START MATERIAL TO PROCESS

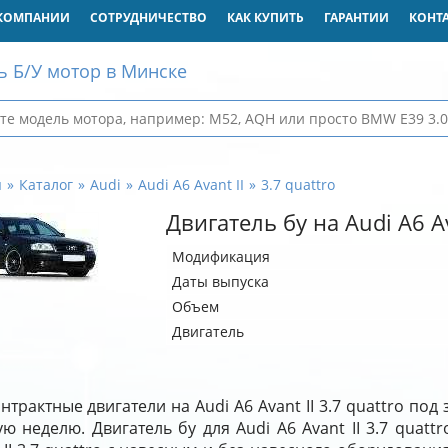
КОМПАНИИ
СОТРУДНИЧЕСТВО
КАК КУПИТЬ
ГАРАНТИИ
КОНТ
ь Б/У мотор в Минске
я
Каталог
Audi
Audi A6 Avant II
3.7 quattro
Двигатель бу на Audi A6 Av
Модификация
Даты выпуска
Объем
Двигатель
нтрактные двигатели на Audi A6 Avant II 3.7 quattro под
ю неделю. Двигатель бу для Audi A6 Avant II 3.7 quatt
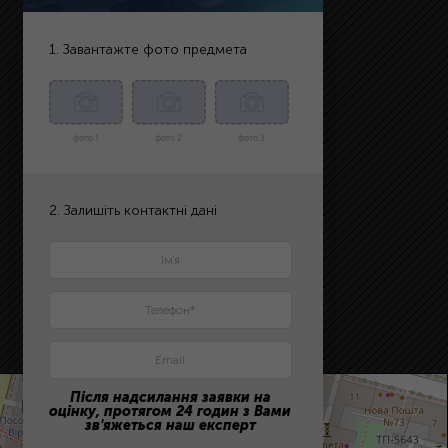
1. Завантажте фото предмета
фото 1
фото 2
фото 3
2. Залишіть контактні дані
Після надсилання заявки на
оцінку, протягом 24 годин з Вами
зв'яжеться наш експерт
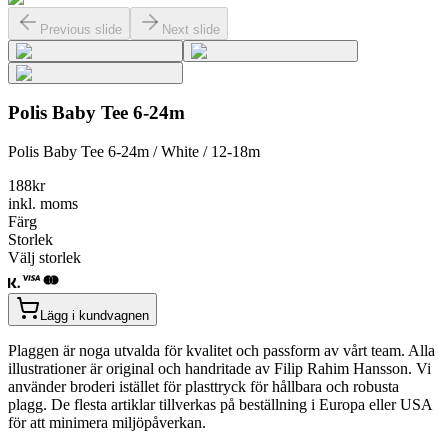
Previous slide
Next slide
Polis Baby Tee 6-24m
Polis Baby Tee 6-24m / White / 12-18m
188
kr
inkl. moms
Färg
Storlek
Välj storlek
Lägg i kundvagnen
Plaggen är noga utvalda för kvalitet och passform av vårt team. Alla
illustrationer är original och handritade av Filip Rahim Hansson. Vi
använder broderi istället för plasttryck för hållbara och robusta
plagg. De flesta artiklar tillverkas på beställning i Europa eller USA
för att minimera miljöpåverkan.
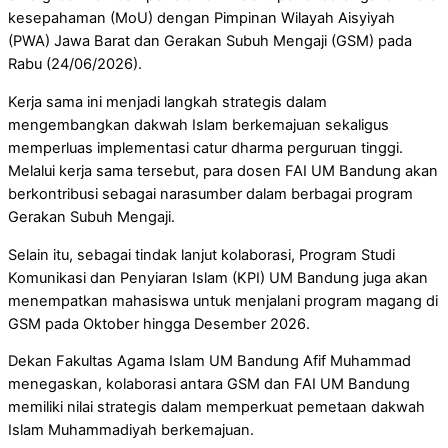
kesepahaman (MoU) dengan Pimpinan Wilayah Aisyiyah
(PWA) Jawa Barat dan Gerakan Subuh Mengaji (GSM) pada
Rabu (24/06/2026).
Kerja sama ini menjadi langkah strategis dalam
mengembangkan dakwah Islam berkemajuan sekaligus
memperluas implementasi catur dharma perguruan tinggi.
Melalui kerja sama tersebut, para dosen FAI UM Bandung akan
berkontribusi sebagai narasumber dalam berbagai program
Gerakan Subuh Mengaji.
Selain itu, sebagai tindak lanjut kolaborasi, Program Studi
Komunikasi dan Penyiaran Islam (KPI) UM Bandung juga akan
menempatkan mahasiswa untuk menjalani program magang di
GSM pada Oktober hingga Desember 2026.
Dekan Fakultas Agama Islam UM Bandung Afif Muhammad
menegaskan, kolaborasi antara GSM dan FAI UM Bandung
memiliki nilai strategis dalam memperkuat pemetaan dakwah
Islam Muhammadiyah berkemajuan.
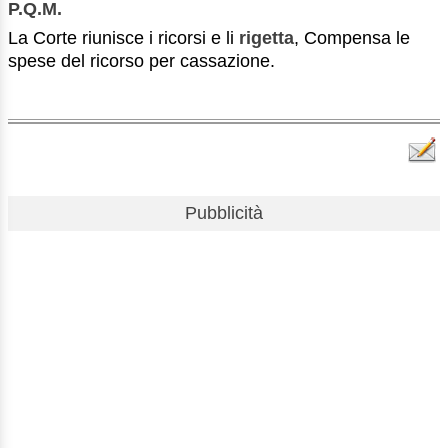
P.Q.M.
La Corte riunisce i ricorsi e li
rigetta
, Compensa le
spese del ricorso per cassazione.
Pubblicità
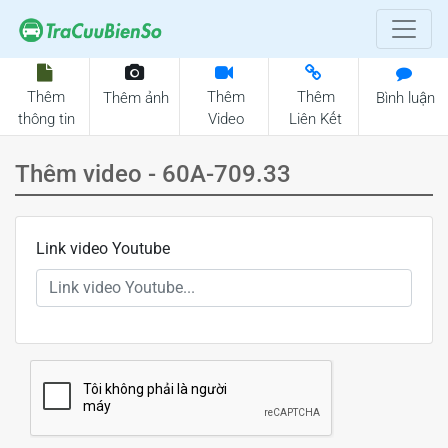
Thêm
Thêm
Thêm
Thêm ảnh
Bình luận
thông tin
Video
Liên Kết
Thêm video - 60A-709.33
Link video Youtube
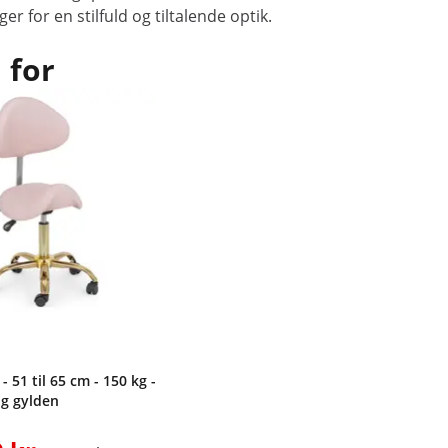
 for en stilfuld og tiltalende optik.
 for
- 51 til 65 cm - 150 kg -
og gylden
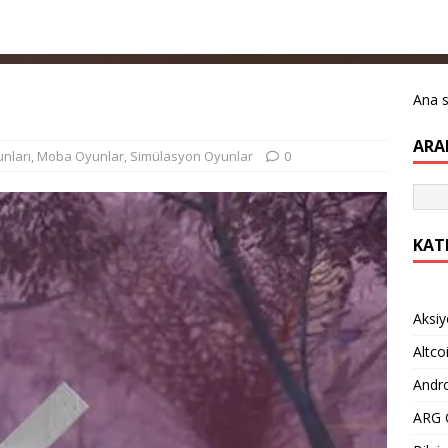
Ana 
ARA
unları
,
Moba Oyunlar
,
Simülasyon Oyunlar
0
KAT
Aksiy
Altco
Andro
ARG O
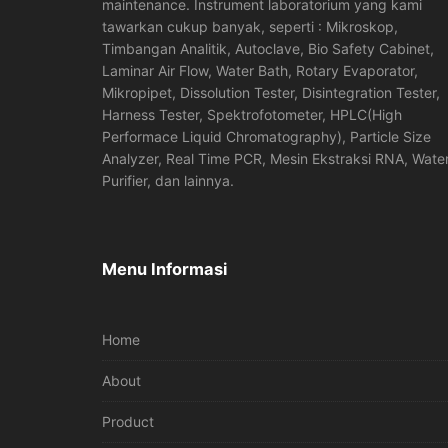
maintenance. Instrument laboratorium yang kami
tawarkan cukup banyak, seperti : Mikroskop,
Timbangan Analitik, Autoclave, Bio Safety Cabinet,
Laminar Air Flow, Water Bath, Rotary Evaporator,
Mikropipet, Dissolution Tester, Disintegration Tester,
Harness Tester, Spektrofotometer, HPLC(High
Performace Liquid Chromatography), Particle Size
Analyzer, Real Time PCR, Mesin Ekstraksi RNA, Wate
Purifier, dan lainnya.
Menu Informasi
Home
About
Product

END MATERIAL TO PROCESS

● **EXERCISE DESCRIPTION**:
How many of the lines above include the word "dalam"? Give that number without comment.

● **RESPONSE BELOW**:
3